Re: Moving string - number conversions to string libs

2001-12-03 Thread Simon Cozens

On Mon, Dec 03, 2001 at 05:42:15PM +, Alex Gough wrote:
 The string to number conversion stuff should really be done by the
 string encodings... I think this is the right way to get this
 happening, comments?

Looks like the right way to me. Could you commit it?

I suppose this is the time to declare that 0.0.4 will have all
the string encodings implemented to the same degree.

-- 
Everything that can ever be invented has been invented 
- Charles H. Duell, Commisioner of U.S. Patents, 1899.



Re: Moving string - number conversions to string libs

2001-12-03 Thread Alex Gough

On Mon, 3 Dec 2001, Simon Cozens wrote:

 On Mon, Dec 03, 2001 at 05:42:15PM +, Alex Gough wrote:
  The string to number conversion stuff should really be done by the
  string encodings... I think this is the right way to get this
  happening, comments?

 Looks like the right way to me. Could you commit it?


I've just realised that these were slightly wrong (as far as the future
goes), I'll fis them up tomorrow.

Alex Gough




Re: Moving string - number conversions to string libs

2001-12-03 Thread Tom Hughes

In message [EMAIL PROTECTED]
  Simon Cozens [EMAIL PROTECTED] wrote:

 On Mon, Dec 03, 2001 at 05:42:15PM +, Alex Gough wrote:
  The string to number conversion stuff should really be done by the
  string encodings... I think this is the right way to get this
  happening, comments?
 
 Looks like the right way to me. Could you commit it?

It's completely wrong I would have thought - the encoding layer
cannot know that a given code point is a digit so it can't possibly
do string to number conversion.

You need to use the encoding layer to fetch each character and
then the character set layer to determine what digit it represents.

Tom

-- 
Tom Hughes ([EMAIL PROTECTED])
http://www.compton.nu/




Re: Moving string - number conversions to string libs

2001-12-03 Thread James Mastros

On Mon, 3 Dec 2001, Tom Hughes wrote:
 It's completely wrong I would have thought - the encoding layer
 cannot know that a given code point is a digit so it can't possibly
 do string to number conversion.

Stored data entries

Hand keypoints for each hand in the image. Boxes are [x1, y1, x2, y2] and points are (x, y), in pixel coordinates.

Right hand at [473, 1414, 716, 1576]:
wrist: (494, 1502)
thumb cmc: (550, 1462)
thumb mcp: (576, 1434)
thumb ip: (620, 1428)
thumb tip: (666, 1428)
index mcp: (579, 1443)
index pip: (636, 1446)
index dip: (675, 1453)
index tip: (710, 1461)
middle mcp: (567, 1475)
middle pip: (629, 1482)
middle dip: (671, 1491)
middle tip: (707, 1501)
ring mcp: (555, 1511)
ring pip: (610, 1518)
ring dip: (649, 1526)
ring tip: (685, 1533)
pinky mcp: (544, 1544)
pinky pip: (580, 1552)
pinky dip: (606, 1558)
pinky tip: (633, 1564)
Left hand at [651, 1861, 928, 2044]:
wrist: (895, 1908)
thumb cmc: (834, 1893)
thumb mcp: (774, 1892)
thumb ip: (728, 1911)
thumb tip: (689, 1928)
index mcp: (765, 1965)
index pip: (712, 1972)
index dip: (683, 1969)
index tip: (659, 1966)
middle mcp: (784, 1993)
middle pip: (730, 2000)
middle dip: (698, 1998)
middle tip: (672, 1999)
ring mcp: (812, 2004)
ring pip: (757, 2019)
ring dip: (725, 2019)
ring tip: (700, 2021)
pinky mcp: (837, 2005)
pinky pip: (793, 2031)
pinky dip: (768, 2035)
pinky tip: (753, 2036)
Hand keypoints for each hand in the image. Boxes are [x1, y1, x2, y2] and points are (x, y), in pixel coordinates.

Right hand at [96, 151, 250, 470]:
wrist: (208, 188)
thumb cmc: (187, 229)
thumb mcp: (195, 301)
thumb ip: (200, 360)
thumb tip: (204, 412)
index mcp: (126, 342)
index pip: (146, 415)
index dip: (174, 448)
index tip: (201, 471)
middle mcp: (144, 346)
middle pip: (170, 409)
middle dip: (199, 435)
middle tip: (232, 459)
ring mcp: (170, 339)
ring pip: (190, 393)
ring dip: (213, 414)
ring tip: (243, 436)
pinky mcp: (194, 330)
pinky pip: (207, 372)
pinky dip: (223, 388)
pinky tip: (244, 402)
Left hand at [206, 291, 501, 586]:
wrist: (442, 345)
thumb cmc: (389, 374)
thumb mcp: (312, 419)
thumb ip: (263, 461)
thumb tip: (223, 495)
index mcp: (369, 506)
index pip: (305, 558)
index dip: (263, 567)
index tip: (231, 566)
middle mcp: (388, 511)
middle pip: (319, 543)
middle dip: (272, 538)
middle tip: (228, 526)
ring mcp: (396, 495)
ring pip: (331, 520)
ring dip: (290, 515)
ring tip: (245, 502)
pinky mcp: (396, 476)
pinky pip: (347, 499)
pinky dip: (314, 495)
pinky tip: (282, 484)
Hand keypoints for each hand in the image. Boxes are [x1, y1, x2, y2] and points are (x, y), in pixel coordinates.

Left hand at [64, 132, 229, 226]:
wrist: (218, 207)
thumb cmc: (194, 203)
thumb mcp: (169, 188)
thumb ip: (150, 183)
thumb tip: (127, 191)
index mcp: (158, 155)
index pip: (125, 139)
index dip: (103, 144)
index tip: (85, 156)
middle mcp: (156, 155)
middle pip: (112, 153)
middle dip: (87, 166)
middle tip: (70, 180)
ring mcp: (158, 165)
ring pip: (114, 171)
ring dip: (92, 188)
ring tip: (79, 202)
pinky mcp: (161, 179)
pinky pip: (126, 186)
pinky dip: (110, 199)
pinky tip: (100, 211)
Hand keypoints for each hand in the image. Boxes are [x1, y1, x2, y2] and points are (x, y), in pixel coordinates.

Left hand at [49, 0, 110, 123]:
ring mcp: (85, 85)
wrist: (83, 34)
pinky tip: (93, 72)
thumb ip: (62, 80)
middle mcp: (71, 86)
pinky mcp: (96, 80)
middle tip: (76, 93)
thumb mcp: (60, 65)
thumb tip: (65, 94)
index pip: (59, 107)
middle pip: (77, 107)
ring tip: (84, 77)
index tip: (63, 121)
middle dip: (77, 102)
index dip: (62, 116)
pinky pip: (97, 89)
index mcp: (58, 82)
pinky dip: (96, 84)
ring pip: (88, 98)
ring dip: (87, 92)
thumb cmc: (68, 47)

■ **EXPLORE THE MATERIAL**
a – Answer these about the thread on moving string-number conversions:
(i) Which release does Simon Cozens say will have all the string encodings implemented to the same degree?
(ii) According to Tom Hughes, which layer should be used to work out what digit a character represents?
(iii) To whom is the quote in Simon Cozens's signature credited?
b – Carry on the thread about moving string-number conversions from its last quoted lines, writing James Mastros's reply to Tom Hughes.

■ **RESULTS FOR EACH TASK**
a –
(i) 0.0.4
(ii) The character set layer
(iii) Charles H. Duell

b –
 You need to use the encoding layer to fetch each character and
 then the character set layer to determine what digit it represents.
Right.  And then you need to apply some unified logic to get from this
vector of digits (and other such symbols) to a value.

In other words, I think some sort of library rotuine is the Right Thing
here, it shouldn't pull (directly) off of any vtable.

I'm just having nightmares of subtily different definitions of what a
numeric constant looks like depending on the string encoding, because of
different bits o' code not being quite in sync.  Code duplication bad,
code sharing good.

(The charset layer should still be involved somewhere, because Unicode
(for ex) has a digit value property.  This makes, say, aribic numerials
(which don't look at all what what a normal person calls aribic numerals,
BTW) work properly.  (OTOH, it might also do strange things with ex
Hebrew, where the letters are also numbers (Aleph is also 1, Bet is also
2, etc.))

(Damm... when did I become such a Unicode fanatic.  The only language I
acatualy know doesn't even use most of Latin-1.)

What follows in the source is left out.